Data segment:
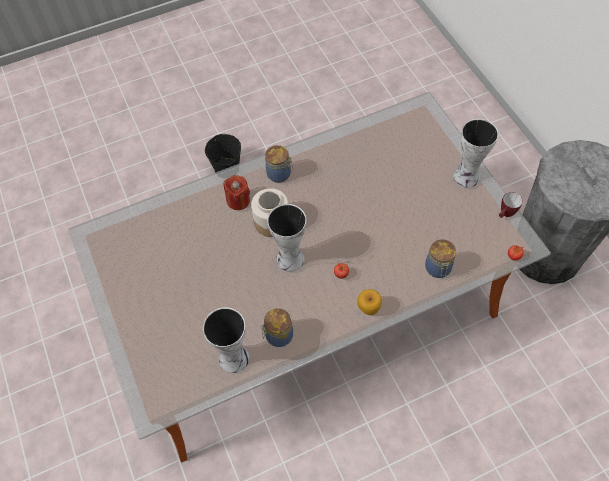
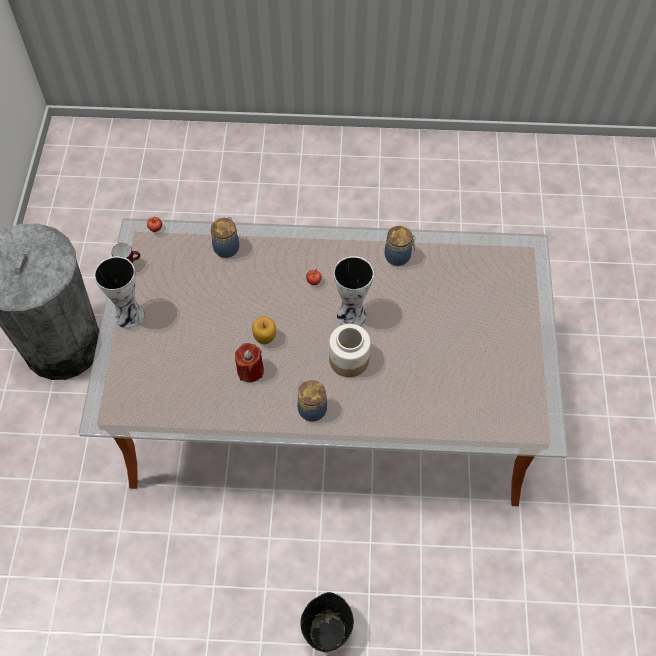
camera: 155 degrees left, 0 degrees up
(233, 357) = (445, 257): vase -> none
(238, 200) = (371, 399): red candle -> red candle (250, 370)
(368, 309) = (309, 243): apple -> apple (265, 338)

Exercise brief: Drop the images, then copy the data exactly.

Task output:
camera: 155 degrees left, 0 degrees up
(233, 357) = (445, 257): vase -> none
(238, 200) = (371, 399): red candle -> red candle (250, 370)
(368, 309) = (309, 243): apple -> apple (265, 338)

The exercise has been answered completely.